━━━━━ Text passage ━━━━━

So how did that headlight do at night? Scary!
After a 20 minute ride in the nearby, unlit secondary roads near our home, I was glad to be back to street lights. The output from the headlight looks adequate but it is dismal.
I say this even after I replaced the 35 Watt H4 headlamp with a 55 Watt bulb. This tells me that the reflector design of the headlight might be at fault and not so much the brightness of the bulb itself.
Back to overall ergonomics: the seat itself is broad and has very thick foam. I can say for sure it was very thick, as I cut about 2.5 inches out of it to effectively lower the seat height for Carmen.
This brought it much closer to getting her feet flat on the ground.
To get her even closer to the ground, I let out some preload from the rear and raised the fork tubes in the triple clamps to where the seat height is about 31 inches without a rider.
Now when she sits on the she can easily get her feet planted while wearing her boots.
The TT250 is very “electrical accessory friendly” and the bike includes a 300 Watt alternator, which is huge for this type of motorcycle.

━━━━━ Provided records ━━━━━

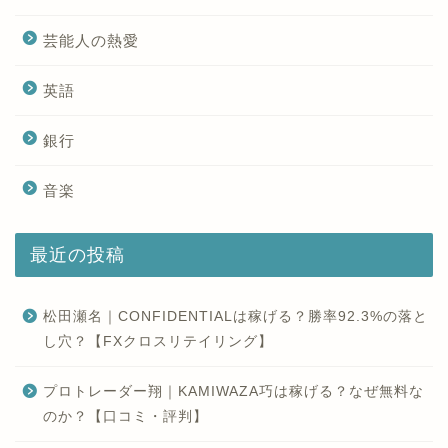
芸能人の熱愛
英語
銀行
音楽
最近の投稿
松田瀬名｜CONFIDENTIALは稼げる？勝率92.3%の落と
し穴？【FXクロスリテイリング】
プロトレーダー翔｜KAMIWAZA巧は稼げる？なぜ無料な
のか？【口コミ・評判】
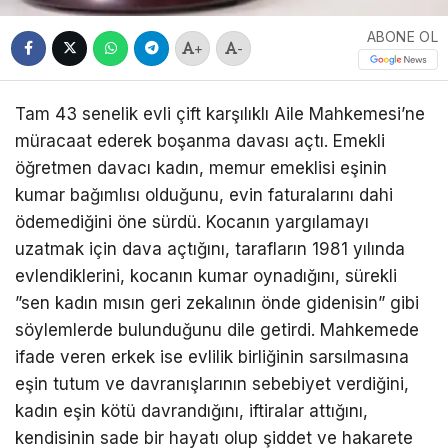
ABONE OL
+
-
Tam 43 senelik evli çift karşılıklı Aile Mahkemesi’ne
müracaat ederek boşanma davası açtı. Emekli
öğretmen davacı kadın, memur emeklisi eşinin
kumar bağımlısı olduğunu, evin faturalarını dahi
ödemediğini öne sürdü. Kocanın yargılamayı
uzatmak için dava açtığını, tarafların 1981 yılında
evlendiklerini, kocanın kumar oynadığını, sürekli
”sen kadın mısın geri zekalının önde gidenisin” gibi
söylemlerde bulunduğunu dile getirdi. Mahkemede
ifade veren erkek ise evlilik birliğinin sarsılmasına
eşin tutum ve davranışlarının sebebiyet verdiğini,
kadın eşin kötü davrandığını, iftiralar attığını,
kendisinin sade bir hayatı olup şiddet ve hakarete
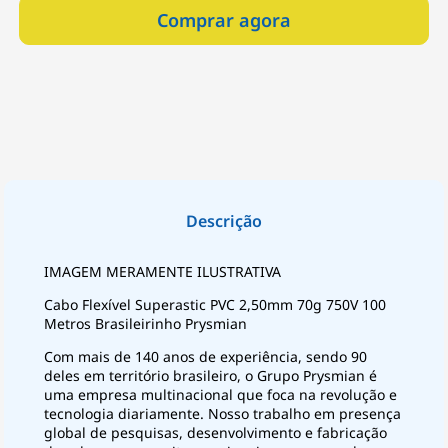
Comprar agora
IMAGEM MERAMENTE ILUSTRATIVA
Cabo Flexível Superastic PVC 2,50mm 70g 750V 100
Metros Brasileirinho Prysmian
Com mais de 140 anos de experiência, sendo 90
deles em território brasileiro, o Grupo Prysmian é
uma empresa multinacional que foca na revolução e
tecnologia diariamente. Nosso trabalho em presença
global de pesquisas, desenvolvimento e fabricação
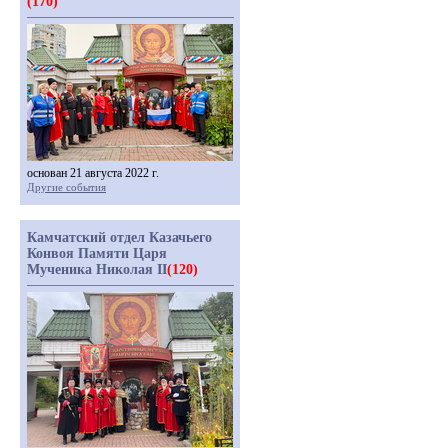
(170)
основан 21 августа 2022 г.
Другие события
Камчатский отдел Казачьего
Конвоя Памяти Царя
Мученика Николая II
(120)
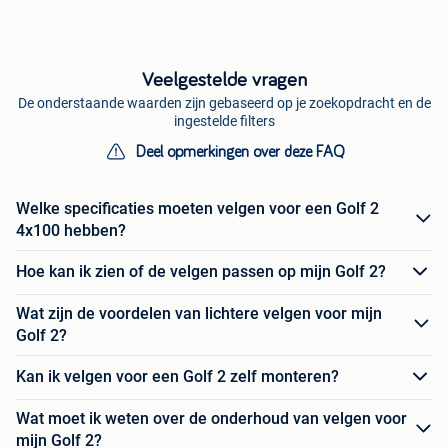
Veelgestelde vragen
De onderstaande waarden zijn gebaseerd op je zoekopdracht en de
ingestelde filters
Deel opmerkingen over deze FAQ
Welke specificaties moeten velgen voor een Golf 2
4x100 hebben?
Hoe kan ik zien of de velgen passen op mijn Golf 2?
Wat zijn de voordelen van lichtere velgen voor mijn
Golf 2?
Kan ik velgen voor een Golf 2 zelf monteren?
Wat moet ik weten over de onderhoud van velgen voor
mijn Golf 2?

━━━━━

• Questions:
a) In the motorcycle review, what bulb replaced the 35 Watt H4 headlamp?
b) Transcribe the rows precisely, beginning with the first line of the rows and stopping after the line that contains "のか？【口コミ・評判】". Leave the pictures out of your answer.

• Task responses:
a) A 55 Watt bulb.

b)
芸能人の熱愛
英語
銀行
音楽
最近の投稿
松田瀬名｜CONFIDENTIALは稼げる？勝率92.3%の落と
し穴？【FXクロスリテイリング】
プロトレーダー翔｜KAMIWAZA巧は稼げる？なぜ無料な
のか？【口コミ・評判】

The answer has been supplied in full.